American clinical community psychologist

Charles Donald Spielberger (March 28, 1927 – June 11, 2013) was an American clinical community psychologist well-known for his development of the State-Trait Anxiety Inventory.

In 1972, as incoming president of the Southeastern Psychological Association he appointed the organization's Task Force on the Status of Women, chaired by Ellen Kimmel.

Spielberger was founding Editor (1973–76) of the American Journal of Community Psychology, official journal of Division 27 (Community Psychology) of the American Psychological Association. He was President of that Division in 1974-75. He won the Division's 1982 Award for Distinguished Contributions to Theory and Research in Community Psychology. He was president of the APA in 1991.

Spielberger was formerly Chairman of the Psychology Department at the University of South Florida in Tampa, Florida and in 2012 belonged to a think tank there.

In 1987 Spielberger was one of the key psychologists who supported the efforts of David Pilon and Scott Mesh in their efforts to form a national graduate student association. Spielberger was very supportive and helpful in this effort along with Raymond D. Fowler, then APA President, Virginia Staudt Sexton (St. John's University), Ellin Bloch (Division of Psychotherapy), and Pierre Ritchie (Canadian Psychological Association). In 1988 those efforts were successful and the American Psychological Association of Graduate Students was formed and in thriving 25 years later with over 30,000 members.

==State-Trait Anxiety Inventory==
Spielberger, like Raymond Cattell and others before him, made the conceptual distinction between chronic or trait anxiety (a general propensity to be anxious) and temporary or state anxiety (a temporary state varying in intensity). To measure these concepts, he developed the State-Trait Anxiety Inventory.

===Additional work on anxiety===
His work on the measurement of anxiety has been famously cited by Rollo May. He also co-wrote the book Anxiety in Sports: An International Perspective One of his earlier books, co-authored with Eric Gaudry at the University of Melbourne, examined anxiety in relation to educational achievement.
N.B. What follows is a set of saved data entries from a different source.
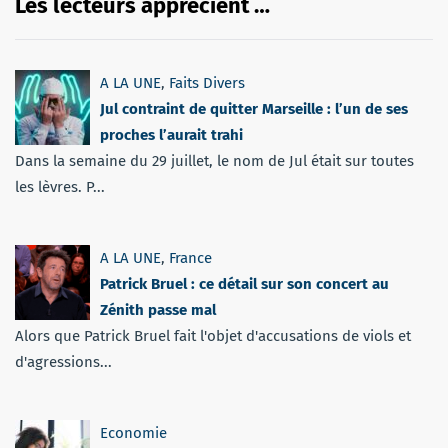
Les lecteurs apprécient …
A LA UNE
,
Faits Divers
Jul contraint de quitter Marseille : l’un de ses
proches l’aurait trahi
Dans la semaine du 29 juillet, le nom de Jul était sur toutes
les lèvres. P...
A LA UNE
,
France
Patrick Bruel : ce détail sur son concert au
Zénith passe mal
Alors que Patrick Bruel fait l'objet d'accusations de viols et
d'agressions...
Economie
==State Trait Anger Scale==
Carrying this concept further, Spielberger distinguished between state and trait anger. State anger is defined as a temporary emotional state while trait anger is a general tendency to react angrily to perceive situations. (Spielberger et al., 1983). Spielberger became a well-known authority on anger and its manifestations.

==Early career==
One of his first vocations was as an electronics technician in the U.S. Army (1945–1946). His post secondary education includes a B.S. in chemistry from the Georgia Institute of Technology (1949) and a B.A., M.A., and Ph.D. in Psychology from the University of Iowa.